The audience of this method is the designer of the font, not the user of the font. This returns a dictionary of fixes required, where the key is the area of support and the value is the set of fixes required.
- warns¶
Warnings
This returns CheckResult objects for all checks which returned a warning status.
- class shaperglot.CheckResult¶
The result of running a check
Remembering that determining language support is made up of _multiple_ checks which are added together, the result of an individual check could tell us, for example, that all base characters are present, or that some are missing; that some auxiliary characters are missing; that shaping expectations were not met for a particular combination, and so on.
Looking in CheckResults can give us a lower-level indication of what is needed for support to be added for a particular language; for a higher-level overview (“is this language supported or not?”), look at the Reporter object.
- is_success¶
Whether the check was successful
- message¶
The message of the check result
- problems¶
The problems found during the check
These “problems” are aimed towards font designers, to guide them towards adding support for a particular language.
- Returns:
A list of problems found during the check
- Return type:
List[Problem]
- status_code¶
The result of the check
- Returns:
The result of the check - one of “PASS”, “WARN”, “FAIL”, “SKIP” or “STOP”
- Return type:
str
- class shaperglot.Problem¶
A problem found during a check
- check_name¶
The name of the check that found the problem
- code¶
A status code (e.g.
bases-missing)
- context¶
The context of the problem
- Returns:
A dictionary of additional information about the problem
- Return type:
dict
- message¶
A textual description of the problem
- terminal¶
Whether the problem is terminal
Some problems are so bad that there’s no point testing for any more language coverage. (Imagine checking a font for Arabic support which is missing the letter BEH. Once you’ve determined that, there’s not much point checking if it supports correct shaping behaviour.)
Handling languages¶
- class shaperglot.Languages¶
The language database
Instantiating Languages object loads the database and fills it with checks.

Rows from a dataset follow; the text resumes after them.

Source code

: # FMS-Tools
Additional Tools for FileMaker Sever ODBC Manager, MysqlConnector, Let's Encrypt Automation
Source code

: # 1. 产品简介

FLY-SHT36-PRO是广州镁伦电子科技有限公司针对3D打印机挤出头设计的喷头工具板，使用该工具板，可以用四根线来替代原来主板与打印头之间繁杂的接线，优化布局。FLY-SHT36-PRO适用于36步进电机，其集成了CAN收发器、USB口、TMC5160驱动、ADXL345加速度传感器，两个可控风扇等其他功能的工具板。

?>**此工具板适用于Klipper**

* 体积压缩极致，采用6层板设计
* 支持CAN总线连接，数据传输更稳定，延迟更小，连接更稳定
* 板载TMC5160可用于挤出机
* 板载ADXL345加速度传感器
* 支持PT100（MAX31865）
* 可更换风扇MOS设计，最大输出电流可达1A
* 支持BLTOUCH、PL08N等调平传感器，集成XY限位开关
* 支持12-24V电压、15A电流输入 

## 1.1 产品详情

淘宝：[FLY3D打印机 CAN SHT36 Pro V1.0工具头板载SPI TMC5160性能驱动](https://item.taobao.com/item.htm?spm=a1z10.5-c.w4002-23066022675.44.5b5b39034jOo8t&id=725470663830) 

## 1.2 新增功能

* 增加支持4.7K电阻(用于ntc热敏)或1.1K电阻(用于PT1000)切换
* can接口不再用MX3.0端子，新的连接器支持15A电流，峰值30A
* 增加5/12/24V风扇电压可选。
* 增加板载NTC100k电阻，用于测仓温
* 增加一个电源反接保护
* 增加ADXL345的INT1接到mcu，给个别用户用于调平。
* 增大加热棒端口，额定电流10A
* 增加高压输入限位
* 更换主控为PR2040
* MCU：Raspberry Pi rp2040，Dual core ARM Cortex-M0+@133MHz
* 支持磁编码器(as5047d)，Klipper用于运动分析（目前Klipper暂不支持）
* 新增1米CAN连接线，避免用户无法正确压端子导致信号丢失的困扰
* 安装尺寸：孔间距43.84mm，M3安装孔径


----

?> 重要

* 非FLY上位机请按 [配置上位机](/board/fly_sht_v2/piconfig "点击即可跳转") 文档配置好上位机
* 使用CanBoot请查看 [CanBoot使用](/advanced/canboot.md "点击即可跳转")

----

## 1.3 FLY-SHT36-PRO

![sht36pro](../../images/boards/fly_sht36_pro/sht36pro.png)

The database can be used like a Python dictionary, with the language ID as the key. Language IDs are made up of an ISO639-3 language code, an underscore, and a ISO 15927 script code. (e.g. en_Latn for English in the Latin script.)
- disambiguate(lang)¶
Try to find a matching language ID given an ID or name
This will try to find a language ID that matches the given string; it will return a list of candidate language IDs. For example, if you provide “en”, it will return “en_Latn” and “en_Cyrl” if those are in the database. Otherwise, it will look for a matching name - if you provide “english”, it will return “en_Latn”.
- Parameters:
lang (str) – The language ID or name to search for
- Returns:
A list of candidate language IDs
- Return type:
List[str]
- keys()¶
Get a list of all language IDs in the database
- Returns:
A list of all language IDs in the database
- Return type:
List[str]
- class shaperglot.Language¶
A language in the database
For backwards compatibility, this can be used as a dictionary in a very limited way; the following keys are supported:
name: The name of the language
language: The language code
autonym: The autonym of the language (name of the language in the language itself)
- auxiliaries¶
Auxiliary characters
Auxiliary characters are not required but are recommended for support. The most common case for these is for borrowed words which are occasionally used within the language. For example, the letter é is not a required character to support the English language, but the word “café” is used in English and includes the letter é, so is an auxiliary character.
- Returns:
A list of auxiliary characters
- Return type:
List[str]
- bases¶
Base characters needed for support
- Returns:
A list of base characters needed for support
- Return type:
List[str]
- marks¶
Marks needed for support
- Returns:
A list of marks needed for support
- Return type:
List[str]
Low level check information¶
- class shaperglot.Check¶
A check to be executed
This is a high-level check which is looking for a particular piece of behaviour in a font. It may be made up of multiple “implementations” which are the actual code that is run to check for the behaviour. For example, an orthography check will first check bases, then marks, then auxiliary codepoints. The implementations for this check would be “given this list of bases, ensure the font has coverage for all of them”, and so on.
- description¶
A human-readable description of the check
- Returns:
A string describing the check
- implementations¶
An array of human-readable descriptions for what the check does.
- Returns:
An array of strings describing the check